O silogismo, base do pensamento dialético e de toda a filosofia ocidental – greco-romana – constitui o cerne de um sistema de pensamento dominante. Esse sistema, de sínteses provenientes de confrontação de oposições, como se vê, não é incólume a mascaramentos, induções, ou mesmo ironia da linguagem – senão seria legítimo afirmar que um tomate é, de fato, melhor que a felicidade eterna – que, em última análise, conduzem essa filosofia à adoção de padrões conceituais-morais totalizadores e inibidores da livre expressão individual. É, portanto, sobre a negação dessa trágica forma de pensamento e de seus desdobramentos que Nietzsche conduz sua negação do pensamento ocidental.
A questão que envolve o juízo niilista debate-se com a “ingenuidade moral”[1] das “certezas imediatas” do pensamento europeu, em particular o alemão, predicada no século XIX e que culmina na forma de “idéias modernas” tomadas como crença pelo homem e como mecanismo de conformação intelectual e moral do indivíduo em “animal-de-rebanho”. Esse totalitarismo nivelador da verdade “moderna” compreende e atenua toda a “vontade de potência”, vetor da liberdade individual, supostamente tida como a capacidade de que:
... se pudessem reconduzir todas as funções orgânicas a essa vontade de potência e nela também se encontrasse a solução da geração e nutrição – isto é um problema - , com isso se teria adquirido o direito de determinar toda força eficiente univocamente como: vontade de potência. O mundo visto de dentro, o mundo determinado e designado por seu ‘caráter inteligível’ – seria justamente ‘vontade de potência’, e nada além disso. (NIETZSCHE. 200:311. grifos do autor).
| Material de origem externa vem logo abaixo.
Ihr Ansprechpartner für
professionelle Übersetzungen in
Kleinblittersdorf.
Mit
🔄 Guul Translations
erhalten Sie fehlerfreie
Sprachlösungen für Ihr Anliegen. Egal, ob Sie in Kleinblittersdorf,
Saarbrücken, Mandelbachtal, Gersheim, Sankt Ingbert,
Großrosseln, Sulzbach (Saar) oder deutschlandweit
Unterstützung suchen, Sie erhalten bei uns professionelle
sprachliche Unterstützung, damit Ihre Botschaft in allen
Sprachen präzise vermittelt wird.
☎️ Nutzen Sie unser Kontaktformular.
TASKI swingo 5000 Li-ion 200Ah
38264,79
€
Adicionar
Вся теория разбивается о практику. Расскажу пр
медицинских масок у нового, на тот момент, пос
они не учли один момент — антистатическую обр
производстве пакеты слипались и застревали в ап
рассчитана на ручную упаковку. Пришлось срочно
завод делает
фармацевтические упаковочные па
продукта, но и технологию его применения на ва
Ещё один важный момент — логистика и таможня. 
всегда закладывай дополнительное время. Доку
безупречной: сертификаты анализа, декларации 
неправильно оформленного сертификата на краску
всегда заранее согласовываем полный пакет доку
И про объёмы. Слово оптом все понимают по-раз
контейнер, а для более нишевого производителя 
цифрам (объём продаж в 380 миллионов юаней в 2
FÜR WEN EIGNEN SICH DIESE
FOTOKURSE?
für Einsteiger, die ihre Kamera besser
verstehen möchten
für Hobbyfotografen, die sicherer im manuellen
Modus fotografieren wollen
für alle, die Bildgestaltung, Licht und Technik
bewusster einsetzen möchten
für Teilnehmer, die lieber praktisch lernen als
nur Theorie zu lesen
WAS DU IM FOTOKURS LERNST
‘Eu sou a moral mesma, e nada além disto é moral!’ – aliás, com o auxílio de uma religião que se fazia a vontade dos mais sublimes apetites de animal-de-rebanho, e os adulava, chegou o ponto em que, mesmo nas instituições políticas e sociais, encontramos uma expressão cada vez mais visível dessa moral: o movimento democrático é o herdeiro do cristão. (NIETZSCHE. 2000:322. grifos do autor).
Contrário a isso, a expressão da nobreza individual, em Nietzsche, encontra-se no posicionamento de uma filosofia avessa à “degeneração geral do homem”, afirmativa da potência do livre-pensar em si, em oposição à “escravidão” moral do “rebanho” que se funda em um utilitarismo afeito a uma visão cética e, mesmo, pessimista do mundo.
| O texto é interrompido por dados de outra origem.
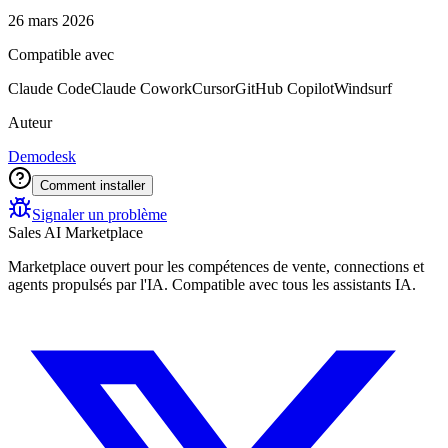
26 mars 2026
Compatible avec
Claude Code
Claude Cowork
Cursor
GitHub Copilot
Windsurf
Auteur
Demodesk
Comment installer
Signaler un problème
Sales AI Marketplace
Marketplace ouvert pour les compétences de vente, connections et
agents propulsés par l'IA. Compatible avec tous les assistants IA.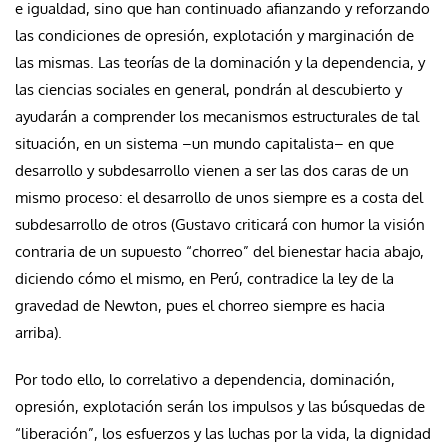
e igualdad, sino que han continuado afianzando y reforzando
las condiciones de opresión, explotación y marginación de
las mismas. Las teorías de la dominación y la dependencia, y
las ciencias sociales en general, pondrán al descubierto y
ayudarán a comprender los mecanismos estructurales de tal
situación, en un sistema –un mundo capitalista– en que
desarrollo y subdesarrollo vienen a ser las dos caras de un
mismo proceso: el desarrollo de unos siempre es a costa del
subdesarrollo de otros (Gustavo criticará con humor la visión
contraria de un supuesto “chorreo” del bienestar hacia abajo,
diciendo cómo el mismo, en Perú, contradice la ley de la
gravedad de Newton, pues el chorreo siempre es hacia
arriba).
Por todo ello, lo correlativo a dependencia, dominación,
opresión, explotación serán los impulsos y las búsquedas de
“liberación”, los esfuerzos y las luchas por la vida, la dignidad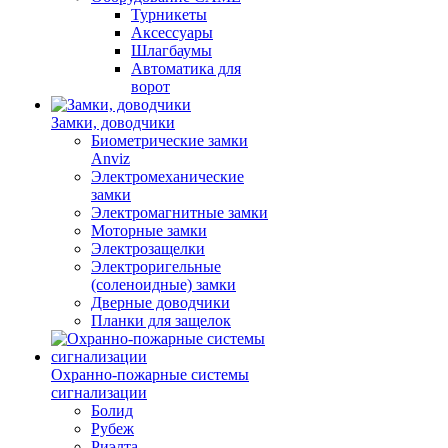
Турникеты
Аксессуары
Шлагбаумы
Автоматика для
ворот
Замки, доводчики
Биометрические замки
Anviz
Электромеханические
замки
Электромагнитные замки
Моторные замки
Электрозащелки
Электроригельные
(cоленоидные) замки
Дверные доводчики
Планки для защелок
Охранно-пожарные системы
сигнализации
Болид
Рубеж
Риэлта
A liberdade se dá, nessa perspectiva, na superação da (in) verdade absoluta que postula uma pretensa legalização – institucionalização – da natureza humana, seja através de suas revoluções, seja por meio de seu sistema ótimo e final da democracia cristã. Dessa forma, a felicidade eterna, a liberdade pela “vontade de potência”, está na satisfação dessa fome com esse tomate moderno e em sua excreção do pensamento individual.
São Paulo, 12 de novembro de 2009
[1] Todas as palavras e expressões inseridas entre aspas foram retiradas do texto: NIETZSCHE, F. Para Além do Bem e do Mal: prelúdio de uma filosofia do porvir. In. Os Pensadores: Nietzsche. São Paulo: Nova Cultural, 2000. p. 301-336, passin.